ASSIGNED TASK: The data is to be transcribed in full, with nothing missed.

DATA BELOW:
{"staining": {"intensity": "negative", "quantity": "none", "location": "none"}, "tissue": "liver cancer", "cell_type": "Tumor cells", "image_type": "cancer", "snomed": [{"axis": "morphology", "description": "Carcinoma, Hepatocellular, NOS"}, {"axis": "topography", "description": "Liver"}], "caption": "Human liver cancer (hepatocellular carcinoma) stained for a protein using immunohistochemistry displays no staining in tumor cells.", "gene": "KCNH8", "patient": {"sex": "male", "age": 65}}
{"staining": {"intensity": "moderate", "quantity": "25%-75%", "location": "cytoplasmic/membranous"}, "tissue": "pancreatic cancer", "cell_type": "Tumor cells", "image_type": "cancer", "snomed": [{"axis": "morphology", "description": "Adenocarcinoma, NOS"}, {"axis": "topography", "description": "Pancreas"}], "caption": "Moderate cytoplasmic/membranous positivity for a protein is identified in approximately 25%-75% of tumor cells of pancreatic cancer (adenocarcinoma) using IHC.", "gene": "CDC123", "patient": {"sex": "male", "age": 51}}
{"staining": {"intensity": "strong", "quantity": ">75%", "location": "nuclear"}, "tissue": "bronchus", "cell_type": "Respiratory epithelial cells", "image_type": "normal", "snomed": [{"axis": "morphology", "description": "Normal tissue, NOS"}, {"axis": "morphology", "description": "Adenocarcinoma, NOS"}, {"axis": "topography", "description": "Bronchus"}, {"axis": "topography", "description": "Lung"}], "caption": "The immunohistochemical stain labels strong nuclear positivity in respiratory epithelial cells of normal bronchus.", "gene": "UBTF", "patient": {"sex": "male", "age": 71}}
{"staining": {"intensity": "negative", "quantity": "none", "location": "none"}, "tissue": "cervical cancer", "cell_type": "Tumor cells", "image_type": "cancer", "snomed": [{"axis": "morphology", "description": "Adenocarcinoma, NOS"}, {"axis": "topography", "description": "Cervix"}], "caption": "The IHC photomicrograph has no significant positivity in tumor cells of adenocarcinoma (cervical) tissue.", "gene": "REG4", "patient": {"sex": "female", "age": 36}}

EXPECTED ANSWER:
{"staining": {"intensity": "negative", "quantity": "none", "location": "none"}, "tissue": "liver cancer", "cell_type": "Tumor cells", "image_type": "cancer", "snomed": [{"axis": "morphology", "description": "Carcinoma, Hepatocellular, NOS"}, {"axis": "topography", "description": "Liver"}], "caption": "Human liver cancer (hepatocellular carcinoma) stained for a protein using immunohistochemistry displays no staining in tumor cells.", "gene": "KCNH8", "patient": {"sex": "male", "age": 65}}
{"staining": {"intensity": "moderate", "quantity": "25%-75%", "location": "cytoplasmic/membranous"}, "tissue": "pancreatic cancer", "cell_type": "Tumor cells", "image_type": "cancer", "snomed": [{"axis": "morphology", "description": "Adenocarcinoma, NOS"}, {"axis": "topography", "description": "Pancreas"}], "caption": "Moderate cytoplasmic/membranous positivity for a protein is identified in approximately 25%-75% of tumor cells of pancreatic cancer (adenocarcinoma) using IHC.", "gene": "CDC123", "patient": {"sex": "male", "age": 51}}
{"staining": {"intensity": "strong", "quantity": ">75%", "location": "nuclear"}, "tissue": "bronchus", "cell_type": "Respiratory epithelial cells", "image_type": "normal", "snomed": [{"axis": "morphology", "description": "Normal tissue, NOS"}, {"axis": "morphology", "description": "Adenocarcinoma, NOS"}, {"axis": "topography", "description": "Bronchus"}, {"axis": "topography", "description": "Lung"}], "caption": "The immunohistochemical stain labels strong nuclear positivity in respiratory epithelial cells of normal bronchus.", "gene": "UBTF", "patient": {"sex": "male", "age": 71}}
{"staining": {"intensity": "negative", "quantity": "none", "location": "none"}, "tissue": "cervical cancer", "cell_type": "Tumor cells", "image_type": "cancer", "snomed": [{"axis": "morphology", "description": "Adenocarcinoma, NOS"}, {"axis": "topography", "description": "Cervix"}], "caption": "The IHC photomicrograph has no significant positivity in tumor cells of adenocarcinoma (cervical) tissue.", "gene": "REG4", "patient": {"sex": "female", "age": 36}}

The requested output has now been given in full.